June 25th, 2019

I am so sick of not getting my weekends. My writing is not invasive, but it gets shunted aside for others needs. So this weekend I am doing the bare minimum. I am furious at the situation, but it is what it is. It makes me sick to my stomach that I had six days of holiday left, and I had to use one to buy back sleep because people stole my free time. I need to stand up to that better.

I am stressed, and I need to cool off. I resent that I have to leave 5 days of holiday for a damn election that might not happen – and hopefully won’t happen either, as I do not need that kind of extra stress right now. I will be trying to claw more me-time. I keep having to delete my words because the rage keeps seeping into my words. I haven’t been this angry in a long time.

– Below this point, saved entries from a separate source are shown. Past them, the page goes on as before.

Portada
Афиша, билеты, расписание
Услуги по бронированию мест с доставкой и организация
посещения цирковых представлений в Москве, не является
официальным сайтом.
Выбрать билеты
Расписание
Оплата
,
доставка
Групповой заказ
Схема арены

I did manage to write WHT yesterday, so there’s that one plus right now. I think I should be able to do the same today, but I need to go over the plan again as I managed to get more out of the last chapter than I thought I would. That’s a good thing, but it does also mean I need to re-evaluate the plan again to ensure I keep the story tight.

I don’t like rambling fantasy. I like clean on point writing where the story beats fall at the exact moments they need to, and as much is implied as possible to keep the action coming. I think I’ve managed to come a long way with doing that whilst still reaching the length of a novel, but it’s important I keep an eye on my beats to not go over.

So here’s the thing, I am about to go into July as of the end of this week. Assuming I don’t cave before then – and I doubt I would – that means I have a week’s holiday for two weeks. I think given that, I should book off the days between the 29th of July and the 2nd of August.

My logic is that if the election gets called within this holiday block, it will be called before then anyway. If the election ends up at the end of August I can’t do anything anyway, so I have to accept a seat on the sidelines. That would be much nicer for me, but as you can imagine I hope that does not happen. I don’t need that on my conscience.